## [Things to do]
a) Using the natural-dye trip description, decide whether each of these statements agrees with it: (i) The trip departs from Oaxaca and ends in Puerto Escondido. (ii) A single room is available for an additional $350. (iii) The core of the journey is focused in Teotitlan. For each, answer yes or no and quote the words of the description that decide it.
b) Continue the natural-dye trip description, starting after its last sentence.

## [Extracted text]
========================
Dates: Jan 25-Feb 4, 2020
Duration: 11 days/10 nights
Departing and ending point: Departs Puerto Escondido and ends in Oaxaca Mexico
Want your own room? Single supplement option available for an additional $350
Arguably three of the most iconic natural dyes on earth, cochineal, indigo and shell-dyed purple are the focus of this dyer’s journey and hands-on workshop. If you love natural dyes and traditional culture, this trip is for you.
Our travels take us from the UNESCO World Heritage city of Oaxaca to the peaceful weaving village of Teotitlan del Valle to a small cove on the tropical Pacific which is one of the last places on earth where mollusks are “milked” to create a purple dye.
The core of our journey will be focused in Teotitlan, where we’ll work with a selection of true master dyers and learn from them their secrets and approaches to creating colors with cochineal and indigo as well as peeks at other colors, like those derived from lichens and a kind of wild chamomile. These masters tease dozens of tones from these noble dyes and vertible rainbows when they combine them with other natural dyes.
========================
## [Material provided]
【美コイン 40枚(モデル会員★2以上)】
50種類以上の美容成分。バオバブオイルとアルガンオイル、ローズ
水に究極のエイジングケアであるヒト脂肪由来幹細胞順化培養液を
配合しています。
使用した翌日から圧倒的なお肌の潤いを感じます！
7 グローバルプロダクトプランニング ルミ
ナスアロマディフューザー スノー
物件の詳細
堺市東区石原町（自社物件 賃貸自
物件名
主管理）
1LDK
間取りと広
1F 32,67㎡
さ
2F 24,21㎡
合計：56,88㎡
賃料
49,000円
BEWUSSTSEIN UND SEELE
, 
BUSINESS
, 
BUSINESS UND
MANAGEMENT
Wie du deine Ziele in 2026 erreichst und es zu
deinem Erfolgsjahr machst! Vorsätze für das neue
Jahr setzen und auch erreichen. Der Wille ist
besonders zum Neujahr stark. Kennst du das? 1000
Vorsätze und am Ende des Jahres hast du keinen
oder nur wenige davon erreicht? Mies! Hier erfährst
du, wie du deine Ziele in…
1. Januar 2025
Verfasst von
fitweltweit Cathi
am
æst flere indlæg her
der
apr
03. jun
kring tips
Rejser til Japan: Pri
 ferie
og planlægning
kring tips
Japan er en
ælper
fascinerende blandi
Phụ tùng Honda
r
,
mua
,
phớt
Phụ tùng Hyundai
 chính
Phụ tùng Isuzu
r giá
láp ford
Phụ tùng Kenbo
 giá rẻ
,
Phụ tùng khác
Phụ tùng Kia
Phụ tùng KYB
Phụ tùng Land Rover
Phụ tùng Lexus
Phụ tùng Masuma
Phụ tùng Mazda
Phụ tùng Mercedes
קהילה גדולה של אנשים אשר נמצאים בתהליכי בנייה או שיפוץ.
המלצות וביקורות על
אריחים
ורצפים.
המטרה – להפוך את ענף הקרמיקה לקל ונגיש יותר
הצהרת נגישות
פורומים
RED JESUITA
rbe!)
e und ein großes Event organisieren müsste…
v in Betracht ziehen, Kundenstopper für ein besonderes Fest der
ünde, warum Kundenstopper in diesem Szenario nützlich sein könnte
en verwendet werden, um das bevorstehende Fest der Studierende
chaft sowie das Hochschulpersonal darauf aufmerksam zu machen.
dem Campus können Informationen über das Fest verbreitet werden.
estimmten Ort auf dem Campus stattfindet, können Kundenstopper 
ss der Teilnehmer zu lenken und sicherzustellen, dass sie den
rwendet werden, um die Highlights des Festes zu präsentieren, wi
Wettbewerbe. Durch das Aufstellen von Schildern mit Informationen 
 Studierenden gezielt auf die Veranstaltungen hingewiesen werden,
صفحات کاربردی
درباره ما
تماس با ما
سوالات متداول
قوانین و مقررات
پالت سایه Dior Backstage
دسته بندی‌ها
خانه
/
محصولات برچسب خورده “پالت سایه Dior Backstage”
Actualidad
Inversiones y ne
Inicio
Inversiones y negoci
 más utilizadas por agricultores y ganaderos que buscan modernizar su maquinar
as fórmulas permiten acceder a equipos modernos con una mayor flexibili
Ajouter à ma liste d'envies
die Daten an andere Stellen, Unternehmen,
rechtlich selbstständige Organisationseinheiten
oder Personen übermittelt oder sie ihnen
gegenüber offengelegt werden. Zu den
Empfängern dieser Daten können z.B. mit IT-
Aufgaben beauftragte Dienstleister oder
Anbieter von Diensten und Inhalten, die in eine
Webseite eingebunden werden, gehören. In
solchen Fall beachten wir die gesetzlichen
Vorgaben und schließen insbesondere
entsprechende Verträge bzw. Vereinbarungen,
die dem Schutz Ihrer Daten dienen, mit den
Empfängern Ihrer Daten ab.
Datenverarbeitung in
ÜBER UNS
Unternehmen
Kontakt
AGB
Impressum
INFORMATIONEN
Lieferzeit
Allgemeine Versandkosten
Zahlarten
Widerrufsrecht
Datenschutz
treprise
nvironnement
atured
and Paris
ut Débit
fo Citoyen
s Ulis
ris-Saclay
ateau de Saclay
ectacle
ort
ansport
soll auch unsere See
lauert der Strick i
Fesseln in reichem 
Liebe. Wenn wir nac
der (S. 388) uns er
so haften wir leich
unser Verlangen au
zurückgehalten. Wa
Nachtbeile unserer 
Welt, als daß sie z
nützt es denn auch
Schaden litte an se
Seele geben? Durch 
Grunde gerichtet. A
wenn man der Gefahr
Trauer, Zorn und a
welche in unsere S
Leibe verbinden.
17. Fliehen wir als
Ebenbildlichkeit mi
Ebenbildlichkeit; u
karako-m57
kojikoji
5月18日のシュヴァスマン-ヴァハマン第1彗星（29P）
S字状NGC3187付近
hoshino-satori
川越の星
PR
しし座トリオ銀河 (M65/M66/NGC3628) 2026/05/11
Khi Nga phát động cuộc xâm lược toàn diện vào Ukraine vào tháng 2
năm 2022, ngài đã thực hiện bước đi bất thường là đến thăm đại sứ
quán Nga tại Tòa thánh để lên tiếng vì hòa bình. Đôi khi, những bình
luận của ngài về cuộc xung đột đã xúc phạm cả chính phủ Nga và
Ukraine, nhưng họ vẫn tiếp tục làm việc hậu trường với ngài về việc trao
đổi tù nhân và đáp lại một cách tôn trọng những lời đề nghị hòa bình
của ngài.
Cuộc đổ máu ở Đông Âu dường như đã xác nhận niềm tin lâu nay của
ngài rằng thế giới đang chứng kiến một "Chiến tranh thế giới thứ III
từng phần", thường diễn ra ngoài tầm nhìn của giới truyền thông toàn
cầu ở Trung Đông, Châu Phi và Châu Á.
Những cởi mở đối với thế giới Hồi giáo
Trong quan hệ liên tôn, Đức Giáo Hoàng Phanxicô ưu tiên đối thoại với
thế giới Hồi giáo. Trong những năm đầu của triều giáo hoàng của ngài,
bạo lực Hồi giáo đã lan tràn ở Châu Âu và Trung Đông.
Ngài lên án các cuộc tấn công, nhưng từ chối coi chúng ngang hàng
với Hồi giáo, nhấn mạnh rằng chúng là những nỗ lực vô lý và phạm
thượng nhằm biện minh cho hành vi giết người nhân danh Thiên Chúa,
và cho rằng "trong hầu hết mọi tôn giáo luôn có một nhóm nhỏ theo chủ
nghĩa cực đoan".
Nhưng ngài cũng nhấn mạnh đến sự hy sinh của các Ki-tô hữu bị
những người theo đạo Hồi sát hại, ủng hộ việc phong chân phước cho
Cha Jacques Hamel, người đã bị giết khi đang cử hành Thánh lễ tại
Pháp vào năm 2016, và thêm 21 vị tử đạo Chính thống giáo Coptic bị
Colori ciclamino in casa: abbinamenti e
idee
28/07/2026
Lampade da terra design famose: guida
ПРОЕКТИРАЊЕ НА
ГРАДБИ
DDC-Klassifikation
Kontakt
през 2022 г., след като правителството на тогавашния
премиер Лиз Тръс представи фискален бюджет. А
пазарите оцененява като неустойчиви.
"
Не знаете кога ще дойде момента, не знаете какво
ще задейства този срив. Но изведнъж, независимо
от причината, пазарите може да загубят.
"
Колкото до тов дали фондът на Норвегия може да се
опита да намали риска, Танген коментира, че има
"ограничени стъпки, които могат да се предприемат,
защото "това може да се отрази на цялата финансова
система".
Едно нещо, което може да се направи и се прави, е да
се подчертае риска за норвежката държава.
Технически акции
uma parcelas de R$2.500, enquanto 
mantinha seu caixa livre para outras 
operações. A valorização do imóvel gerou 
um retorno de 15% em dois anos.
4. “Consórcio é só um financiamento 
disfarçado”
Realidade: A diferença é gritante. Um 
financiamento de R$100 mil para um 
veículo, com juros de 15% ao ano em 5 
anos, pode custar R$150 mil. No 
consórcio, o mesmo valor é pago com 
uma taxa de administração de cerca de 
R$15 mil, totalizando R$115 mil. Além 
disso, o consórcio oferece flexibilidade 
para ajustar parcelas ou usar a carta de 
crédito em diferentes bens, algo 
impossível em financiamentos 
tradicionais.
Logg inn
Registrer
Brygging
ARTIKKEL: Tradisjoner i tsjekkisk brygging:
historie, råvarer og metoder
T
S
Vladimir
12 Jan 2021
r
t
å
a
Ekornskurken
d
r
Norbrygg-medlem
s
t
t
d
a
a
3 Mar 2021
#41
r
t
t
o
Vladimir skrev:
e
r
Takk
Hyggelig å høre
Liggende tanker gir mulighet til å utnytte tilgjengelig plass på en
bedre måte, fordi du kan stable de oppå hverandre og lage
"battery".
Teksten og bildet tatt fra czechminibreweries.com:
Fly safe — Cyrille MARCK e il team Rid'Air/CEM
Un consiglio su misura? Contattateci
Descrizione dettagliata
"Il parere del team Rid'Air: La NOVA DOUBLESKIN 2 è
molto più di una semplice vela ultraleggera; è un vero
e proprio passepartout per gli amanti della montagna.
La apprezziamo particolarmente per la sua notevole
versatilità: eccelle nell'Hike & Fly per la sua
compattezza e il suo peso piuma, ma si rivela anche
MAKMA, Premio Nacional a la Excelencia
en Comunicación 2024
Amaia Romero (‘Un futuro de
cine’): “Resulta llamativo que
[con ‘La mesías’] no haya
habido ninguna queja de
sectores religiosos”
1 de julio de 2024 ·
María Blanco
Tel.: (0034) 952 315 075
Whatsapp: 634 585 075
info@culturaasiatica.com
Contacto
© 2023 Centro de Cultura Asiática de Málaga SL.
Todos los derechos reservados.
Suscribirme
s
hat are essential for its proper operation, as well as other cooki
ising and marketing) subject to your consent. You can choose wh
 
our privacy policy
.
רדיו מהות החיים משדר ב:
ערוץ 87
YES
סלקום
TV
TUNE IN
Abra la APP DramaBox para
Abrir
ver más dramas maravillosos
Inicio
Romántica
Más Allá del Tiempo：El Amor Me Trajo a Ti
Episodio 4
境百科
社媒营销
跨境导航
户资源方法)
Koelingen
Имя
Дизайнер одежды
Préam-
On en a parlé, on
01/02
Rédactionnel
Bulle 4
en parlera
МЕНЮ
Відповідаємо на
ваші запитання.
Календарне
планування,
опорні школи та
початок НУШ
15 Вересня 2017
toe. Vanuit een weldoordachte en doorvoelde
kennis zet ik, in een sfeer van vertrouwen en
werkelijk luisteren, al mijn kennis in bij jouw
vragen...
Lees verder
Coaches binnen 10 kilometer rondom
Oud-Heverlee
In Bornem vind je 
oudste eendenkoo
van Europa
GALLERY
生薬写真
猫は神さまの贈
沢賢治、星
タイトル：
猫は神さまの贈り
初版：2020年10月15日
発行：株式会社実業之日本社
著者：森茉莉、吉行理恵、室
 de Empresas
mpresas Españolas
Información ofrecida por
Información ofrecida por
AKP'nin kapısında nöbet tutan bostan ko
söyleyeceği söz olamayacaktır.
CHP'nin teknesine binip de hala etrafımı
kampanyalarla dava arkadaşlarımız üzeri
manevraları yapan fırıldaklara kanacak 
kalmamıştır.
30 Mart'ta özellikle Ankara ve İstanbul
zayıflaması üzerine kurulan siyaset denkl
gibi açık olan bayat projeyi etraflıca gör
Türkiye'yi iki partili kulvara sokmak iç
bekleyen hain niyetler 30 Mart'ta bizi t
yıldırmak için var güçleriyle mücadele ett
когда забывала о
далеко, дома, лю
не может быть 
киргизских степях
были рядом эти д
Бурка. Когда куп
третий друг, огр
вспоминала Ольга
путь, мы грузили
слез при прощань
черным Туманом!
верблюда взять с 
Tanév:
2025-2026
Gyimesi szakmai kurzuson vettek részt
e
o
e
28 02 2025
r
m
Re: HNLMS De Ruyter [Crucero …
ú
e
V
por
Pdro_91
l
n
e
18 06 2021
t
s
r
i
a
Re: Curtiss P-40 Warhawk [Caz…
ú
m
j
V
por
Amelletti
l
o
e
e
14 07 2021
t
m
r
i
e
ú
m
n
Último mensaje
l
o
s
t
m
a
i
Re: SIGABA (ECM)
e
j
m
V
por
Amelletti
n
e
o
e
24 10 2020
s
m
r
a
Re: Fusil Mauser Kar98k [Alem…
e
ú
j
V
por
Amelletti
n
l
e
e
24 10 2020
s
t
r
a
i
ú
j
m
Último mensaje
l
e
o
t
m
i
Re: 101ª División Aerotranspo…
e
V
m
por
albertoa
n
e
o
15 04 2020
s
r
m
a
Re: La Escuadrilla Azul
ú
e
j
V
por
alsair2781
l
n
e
========================
## [Answers in order]
a)
(i) No: "Departs Puerto Escondido and ends in Oaxaca Mexico"
(ii) Yes: "Single supplement option available for an additional $350"
(iii) Yes: "The core of our journey will be focused in Teotitlan"

b)
Then, on the other side of the Sierra Madre we witness something truly rare and extraordinary. The Mixtec people of the Oaxacan coast are the last traditional people on earth who continue to dye using purpura panza, a sea mollusk related to murex. Our’s is the privilege to witness this process with one of the last masters, a true cultural treasure.
We’ll also meet a collective of weavers and knitters working with brown cotton and reviving a village’s economy, see how cochineal is used in traditional food, immerse ourselves in a fascinating indigenous market, swim in the warm Pacific Ocean, see exquisite tapestry weaving, meet a group of weavers who work with shell dyed thread, eat delicious Oaxacan cuisine, travel through the sub tropical coffee growing mountains of the Sierra Madre and rather a lot more.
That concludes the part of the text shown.